Prison Diary LXIII: It’s Not Feeding Revenge, It’s Saving Embarrassment / Angel Santiesteban

UMAP: Useful Citizen Force

Dictatorships, according to the analysts, mutate to make threats disappear when their totalitarian power is threatened; to manage it, they are capable of acting against themselves. Nothing is worth more than the Government and its remaining in power as omnipotent beings.

Hitler, for all his ravings, lacked foresight into the future, which was overshadowed by his unbridled ambition; given the historic circumstances he didn’t have the opportunity to manipulate his environment. I always wonder if in order to save his position as Chancellor of the Third Reich he would have been capable of giving space in the media to the Jews themselves, whom he persecuted with intentions of exterminating them.

Instead, this is what we have seen in over half a century of Cuban dictatorship. To those who persecuted as the worst example of a sick society: homosexuals were expelled from their workplaces, universities, locked in concentration camps: Military Units to Aid Production (UMAP), removed from their jobs in theaters, publishing, television, university — at that famous stage of the “parameterization*” — and they then relocated them as punishment for their sexual orientation in places where they were not visible.

The story of the writer Antón Arrufat is famous, today a winner of the National Literature Prize, they put him to sorting books in the Enrique José Varona library in Marianao, directed by Silvia Gil, the wife of Ambrosio Fornet, another National Literature Prize winner, which belongs to the headquarters of the Casa de las Americas.

The truth is that when this intellectual, vilified and humiliated for his sexual orientation and his rebellious play “Seven Against Thebes,” poked his head in simply for having recognized the voice of some friend or writer, this woman, in the best fascist style, corrected it with a breath of air and an intolerant gesture, to make him once again look inward.
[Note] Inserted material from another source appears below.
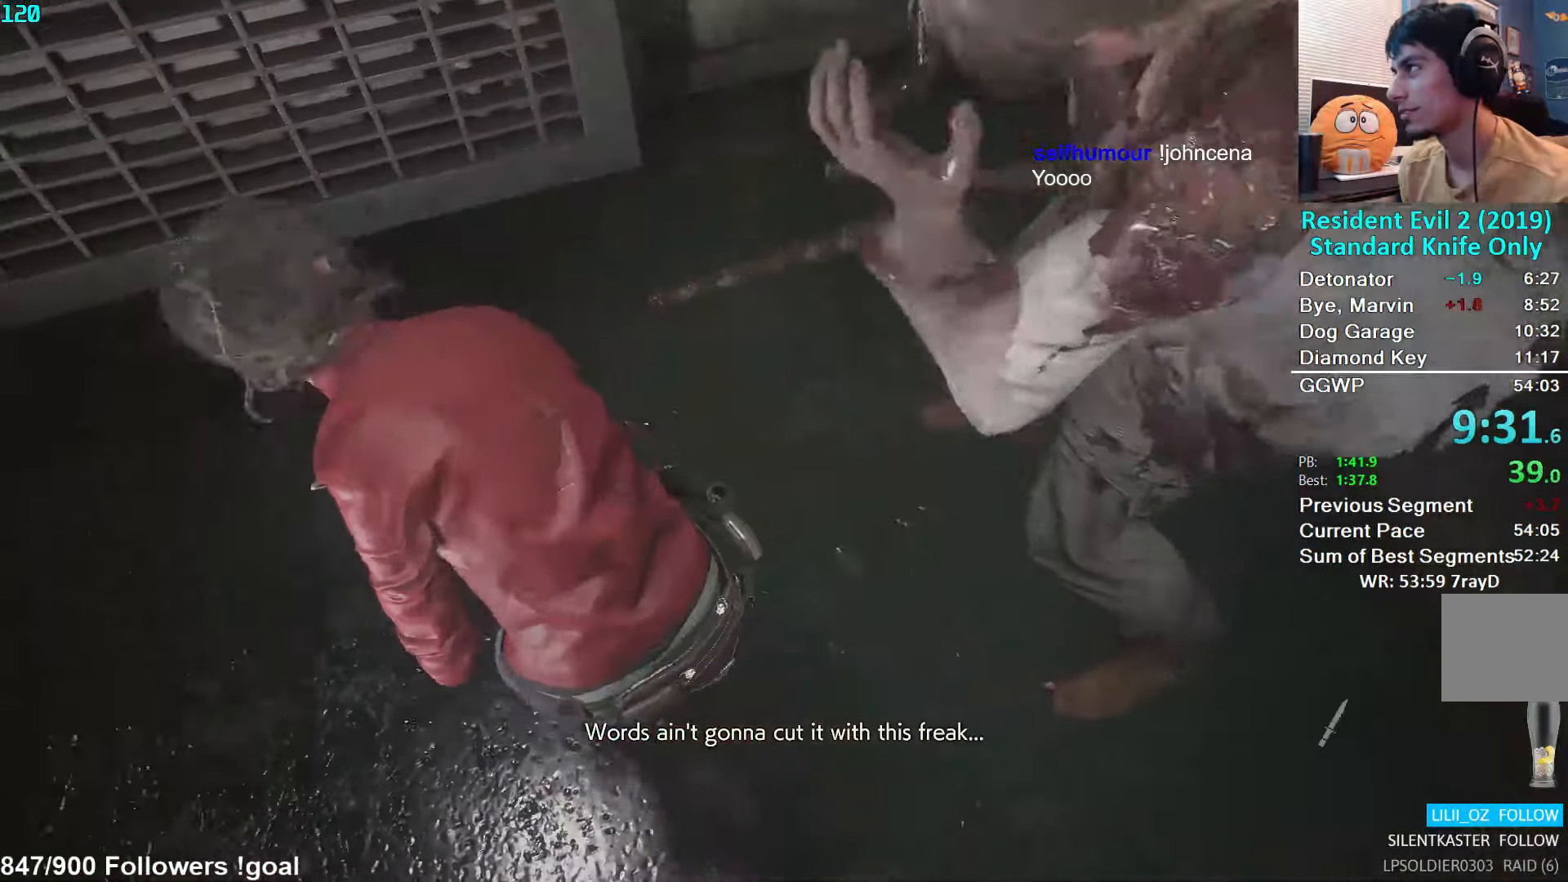
{"buttons": ["L1", "R2"], "left_stick": "up-right", "right_stick": "center", "events": [[16, "right_stick", "center"], [266, "left_stick", "center"], [500, "left_stick", "up-right"]]}
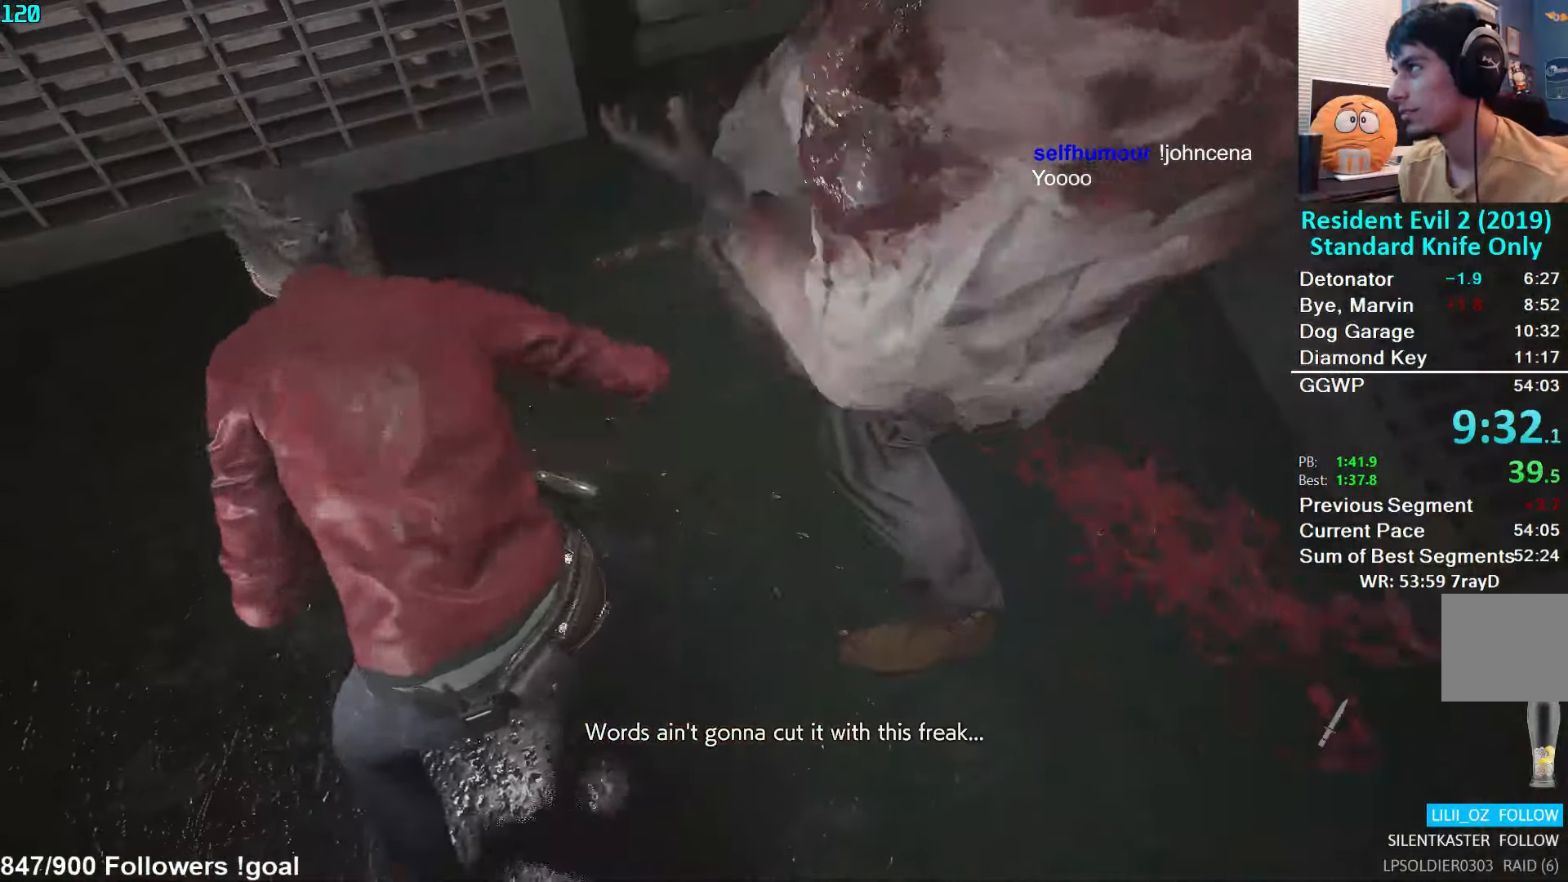
{"buttons": ["L1", "R2"], "left_stick": "center", "right_stick": "center", "events": [[333, "left_stick", "center"]]}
Under the punishment regime, the writer waited for years in total silence.

Lezama, Piñera and Reinaldo Arenas also suffered. And the vast majority of young people who now have gray hair, raised up by the dictatorship, accept jobs other than cultural and political, and become complicit in many injustices. Meanwhile, in the everyday reality of power, they are treated contemptuously as “faggots,” and make fun of their cowardice and gestures as if they were buffoons.

Everyone who wasn’t married, who didn’t wear boots, smoke cigars, was suspected of being weak, especially if he was an artist. So the 2007 “Little Email War” is understandable, when Papito Serguera and Luis Pavón, puppets of the repressive era of the ’60s and ’70s, who only followed orders, tucked in their tails in the media: they were generally rejected by the Cuban arts world, very-well managed by the then Minister of Culture Abel Prieto, a manipulation that over time won him the job of Presidential Advisor that he enjoys today. In those days, whoever managed those threads silenced the worried intellectuals.

You have to wonder if the Jews had accepted being manipulated by Hitler to salvage his stay in power, as the vast majority of those “parameterized*” and censored the “Five Gray Years*” have done, pretending to be happy and then later being allowed to launch their timid rants behind closed doors, first in the Casa de las Americas, then the Instituto Superior de Arte (ISA), where they bled out their anger.

Today they buy their silence. They shouldn’t ignore that they will continue to be despised.  I know that many know they are despised, considered expendable pieces in a game that only those who brought it are allowed to move. They know that the State’s elite are still the same chauvinists whom the creators see as “the soft part of society, and a dangerous enemy of power.” They’re right about the second part.

Ángel Santiesteban-Prats

Lawton Prison Settlement, October 2013

*Translator’s note: At that time, a process known as “parametración” imposed strict guidelines on cultural workers and educators and subjected their sexual preferences, religious beliefs, connections with people abroad and other aspects of their personal life to intrusive scrutiny.